6. Looking to the leading decisions of the Supreme Court in Ramlal v. Rewa Coalfield Ltd., reported in AIR 1962 SC 361 : (1961 All LJ 815), State of West Bengal v. Howrah Municipality reported in AIR 1972 SC 749; Sandhya Rani v. Sudha Rani reported in AIR 1978 SC 537, Collector of Land Acquisition v. Katiji, reported in AIR 1987 SC 1353 and G. Ramagowda v. Special Land Acquisition Officer, Bangalore, reported in AIR 1988 SC 897, the principle appears to be that the connotation "sufficient cause" should receive a liberal construction so as to advance substantial justice and ordinarily, delay in preferring appeal should be condoned, when no negligence or inaction or want of bonafide is imputable to a party. Mr. Modi, no doubt, submitted that relying on various decisions of the Supreme Court including Katiji's case (supra), the High Court of Allahabad carved out principles extracted above. Mr. Modi, however, could not cite any judgment either of the Hon'ble Supreme Court or of this Court wherein the expression "sufficient cause" under Section 5 of the Act has been construed as cause 'beyond the control' of a party. The judgment of the High Court of Allahabad is not binding on this Court. However, without expressing any opinion about the correctness or otherwise of the interpretation adopted by the High Court of Allahabad, would prefer to decide the point on the basis of the statutory provisions and the decisions of the Supreme Court than on the basis of the principles deduced by the High Court of Allahabad, following the decisions of the Supreme Court.

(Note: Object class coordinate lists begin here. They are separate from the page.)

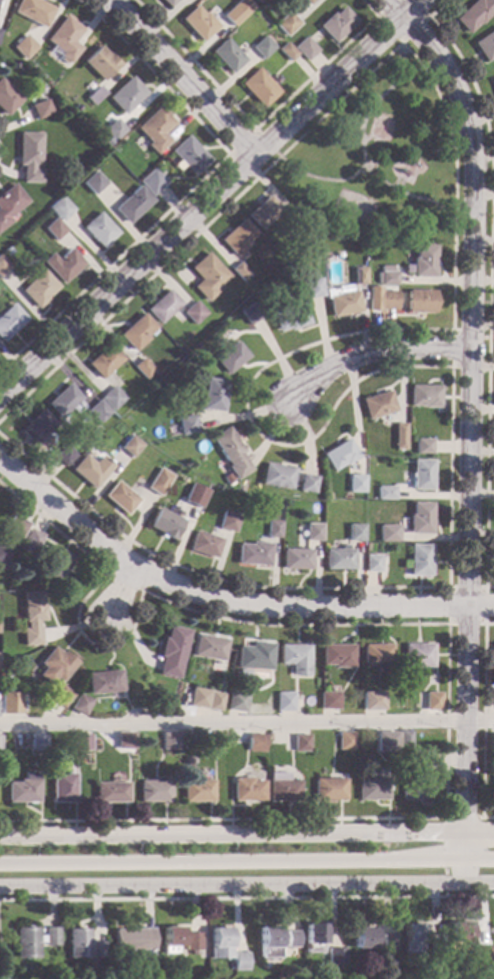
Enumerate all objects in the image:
building: (258, 1)
building: (168, 2)
building: (308, 2)
road: (394, 8)
building: (244, 10)
building: (33, 11)
building: (475, 14)
building: (233, 16)
building: (199, 24)
building: (286, 24)
building: (336, 25)
building: (0, 32)
building: (65, 39)
road: (401, 43)
building: (486, 46)
building: (24, 48)
building: (262, 48)
building: (305, 49)
building: (287, 52)
building: (227, 56)
building: (101, 64)
road: (179, 76)
building: (493, 83)
building: (260, 88)
building: (38, 89)
building: (95, 96)
building: (127, 96)
building: (7, 99)
building: (40, 109)
road: (260, 127)
building: (156, 130)
building: (114, 131)
road: (256, 131)
building: (108, 143)
road: (361, 146)
building: (190, 156)
park: (380, 156)
building: (30, 157)
building: (152, 182)
building: (94, 183)
road: (195, 186)
road: (210, 195)
road: (411, 197)
building: (10, 204)
building: (133, 205)
park: (353, 207)
building: (60, 209)
building: (264, 212)
building: (295, 219)
building: (55, 230)
building: (100, 230)
building: (238, 238)
building: (7, 252)
building: (423, 262)
building: (63, 265)
building: (3, 266)
building: (241, 272)
building: (358, 276)
building: (208, 277)
building: (388, 279)
road: (489, 285)
building: (313, 288)
building: (39, 289)
building: (387, 301)
building: (420, 302)
building: (341, 303)
building: (163, 307)
building: (194, 313)
building: (251, 314)
building: (289, 317)
building: (10, 321)
road: (452, 331)
building: (137, 333)
road: (371, 351)
building: (231, 358)
building: (105, 362)
road: (273, 362)
building: (144, 368)
building: (214, 395)
building: (425, 396)
building: (113, 398)
building: (64, 401)
building: (378, 405)
building: (99, 412)
building: (187, 425)
building: (37, 428)
building: (399, 436)
road: (469, 438)
building: (121, 441)
building: (131, 446)
building: (424, 447)
building: (231, 453)
building: (340, 455)
building: (64, 456)
building: (91, 470)
building: (422, 475)
building: (277, 477)
building: (227, 480)
building: (159, 482)
building: (308, 484)
building: (356, 484)
building: (385, 493)
building: (195, 496)
building: (120, 499)
building: (420, 519)
building: (228, 522)
building: (165, 524)
building: (16, 527)
building: (273, 530)
building: (313, 533)
building: (355, 533)
building: (388, 534)
building: (32, 540)
building: (205, 545)
building: (3, 554)
building: (253, 554)
building: (339, 559)
building: (296, 560)
building: (419, 561)
building: (372, 564)
building: (55, 567)
road: (142, 590)
road: (119, 593)
road: (225, 601)
building: (32, 618)
road: (449, 624)
road: (448, 629)
building: (209, 648)
building: (173, 653)
building: (493, 654)
building: (337, 656)
building: (418, 656)
building: (254, 657)
building: (294, 657)
building: (378, 657)
building: (55, 666)
building: (105, 684)
building: (61, 697)
building: (194, 698)
building: (329, 701)
building: (433, 701)
building: (214, 702)
building: (236, 702)
building: (284, 702)
building: (373, 702)
building: (9, 704)
building: (80, 705)
road: (482, 722)
road: (246, 723)
building: (404, 740)
building: (125, 741)
building: (214, 741)
building: (37, 742)
building: (345, 742)
building: (386, 742)
building: (81, 743)
building: (255, 743)
building: (300, 743)
building: (169, 746)
building: (418, 778)
building: (493, 786)
building: (61, 788)
building: (282, 788)
building: (22, 789)
building: (328, 789)
building: (372, 789)
building: (247, 790)
building: (196, 791)
building: (153, 792)
building: (109, 793)
road: (247, 833)
road: (445, 839)
road: (246, 862)
road: (246, 882)
road: (247, 898)
building: (459, 932)
building: (363, 938)
building: (313, 939)
building: (411, 939)
building: (132, 940)
building: (171, 940)
building: (291, 940)
building: (33, 942)
building: (191, 943)
building: (268, 943)
building: (387, 943)
building: (77, 944)
building: (218, 944)
building: (434, 944)
building: (95, 950)
building: (483, 954)
building: (335, 957)
building: (239, 962)
road: (2, 966)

7. In my opinion, the Court has to bear in mind the principle of 'substantial justice' and if the expression 'sufficient cause' has to receive liberal construction, in the facts and circumstances of the case, sufficient cause can be said to have been made out by the applicant. For that purpose, in my opinion, it is altogether immaterial whether the advocate could have telephoned the officer concerned; whether the said officer could have immediately rushed to the advocate in the High Court; or whether the appeal could have been filed little earlier. The question is whether there is inaction, negligence or want of bona fides as observed by the Supreme Court. According to me, it cannot be said that any of the above elements is present in the instant case. 'Sufficient Cause' has been made out by the applicant Corporation in approaching this Court in filing the appeal and accordingly delay is required to be condoned.

8. In my judgment, the legal position cannot be disputed that the provisions of the law of limitation must be applied to all persons equally and uniformly. Government departments and local authorities cannot claim any privilege in that regard and they must be treated on par with private individuals. However, as observed by the Supreme Court, the realities of life also cannot altogether be ignored. Whereas a private individual takes a decision one way or the other almost instantaneously, a democratic government or a bureaucratic department hesitates and halts, discusses and debates, considers and consults, peeps through papers and files, speaks through notes and drafts, moves horizontally and vertically till at last it gravitates towards a conclusion, unmindful and oblivious of urgency and emergency.

9. Looking to the principles laid down by the Hon'ble Supreme Court arid applying them to the case on hand keeping in mind, the hard realities, I have no hesitation in holding that there is no inaction, want of bona fides or negligence on the part of the applicant Corporation in approaching this Court and delay of 38 days should be condoned in the larger interest of justice.

10. In the result, this Civil Application is allowed and the prayer for condonation of delay is granted. Delay is condoned. Rule is made absolute. However, in the facts and circumstances of the case, the applicant Corporation will pay costs of Rs. 500/- to the opponent. The applicant will pay the amount of costs to the opponent on or before September 1, 1992.